Task to carry out:
Reproduce all of the lines below word for word, omitting the pictures.

--

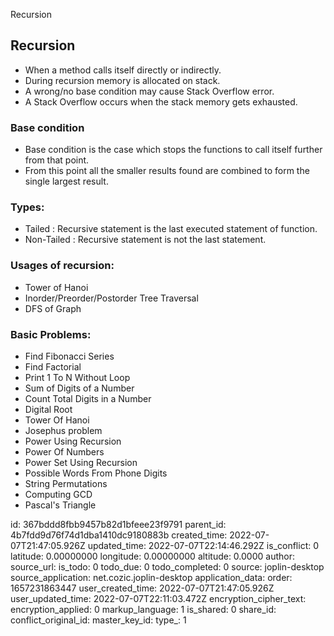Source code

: Recursion

## Recursion
+ When a method calls itself directly or indirectly.
+ During recursion memory is allocated on stack.
+ A wrong/no base condition may cause Stack Overflow error.
+ A Stack Overflow occurs when the stack memory gets exhausted.

### Base condition
+ Base condition is the case which stops the functions to call itself further from that point. 
+ From this point all the smaller results found are combined to form the single largest result.

### Types:
+ Tailed : Recursive statement is the last executed statement of function.
+ Non-Tailed : Recursive statement is not the last statement.

### Usages of recursion:
+ Tower of Hanoi
+ Inorder/Preorder/Postorder Tree Traversal
+ DFS of Graph


### Basic Problems:
+ Find Fibonacci Series
+ Find Factorial
+ Print 1 To N Without Loop
+ Sum of Digits of a Number
+ Count Total Digits in a Number
+ Digital Root
+ Tower Of Hanoi
+ Josephus problem
+ Power Using Recursion
+ Power Of Numbers
+ Power Set Using Recursion
+ Possible Words From Phone Digits
+ String Permutations
+ Computing GCD
+ Pascal's Triangle

id: 367bddd8fbb9457b82d1bfeee23f9791
parent_id: 4b7fdd9d76f74d1dba1410dc9180883b
created_time: 2022-07-07T21:47:05.926Z
updated_time: 2022-07-07T22:14:46.292Z
is_conflict: 0
latitude: 0.00000000
longitude: 0.00000000
altitude: 0.0000
author: 
source_url: 
is_todo: 0
todo_due: 0
todo_completed: 0
source: joplin-desktop
source_application: net.cozic.joplin-desktop
application_data: 
order: 1657231863447
user_created_time: 2022-07-07T21:47:05.926Z
user_updated_time: 2022-07-07T22:11:03.472Z
encryption_cipher_text: 
encryption_applied: 0
markup_language: 1
is_shared: 0
share_id: 
conflict_original_id: 
master_key_id: 
type_: 1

--

Result of the task:
Source code

: Recursion

## Recursion
+ When a method calls itself directly or indirectly.
+ During recursion memory is allocated on stack.
+ A wrong/no base condition may cause Stack Overflow error.
+ A Stack Overflow occurs when the stack memory gets exhausted.

### Base condition
+ Base condition is the case which stops the functions to call itself further from that point. 
+ From this point all the smaller results found are combined to form the single largest result.

### Types:
+ Tailed : Recursive statement is the last executed statement of function.
+ Non-Tailed : Recursive statement is not the last statement.

### Usages of recursion:
+ Tower of Hanoi
+ Inorder/Preorder/Postorder Tree Traversal
+ DFS of Graph


### Basic Problems:
+ Find Fibonacci Series
+ Find Factorial
+ Print 1 To N Without Loop
+ Sum of Digits of a Number
+ Count Total Digits in a Number
+ Digital Root
+ Tower Of Hanoi
+ Josephus problem
+ Power Using Recursion
+ Power Of Numbers
+ Power Set Using Recursion
+ Possible Words From Phone Digits
+ String Permutations
+ Computing GCD
+ Pascal's Triangle

id: 367bddd8fbb9457b82d1bfeee23f9791
parent_id: 4b7fdd9d76f74d1dba1410dc9180883b
created_time: 2022-07-07T21:47:05.926Z
updated_time: 2022-07-07T22:14:46.292Z
is_conflict: 0
latitude: 0.00000000
longitude: 0.00000000
altitude: 0.0000
author: 
source_url: 
is_todo: 0
todo_due: 0
todo_completed: 0
source: joplin-desktop
source_application: net.cozic.joplin-desktop
application_data: 
order: 1657231863447
user_created_time: 2022-07-07T21:47:05.926Z
user_updated_time: 2022-07-07T22:11:03.472Z
encryption_cipher_text: 
encryption_applied: 0
markup_language: 1
is_shared: 0
share_id: 
conflict_original_id: 
master_key_id: 
type_: 1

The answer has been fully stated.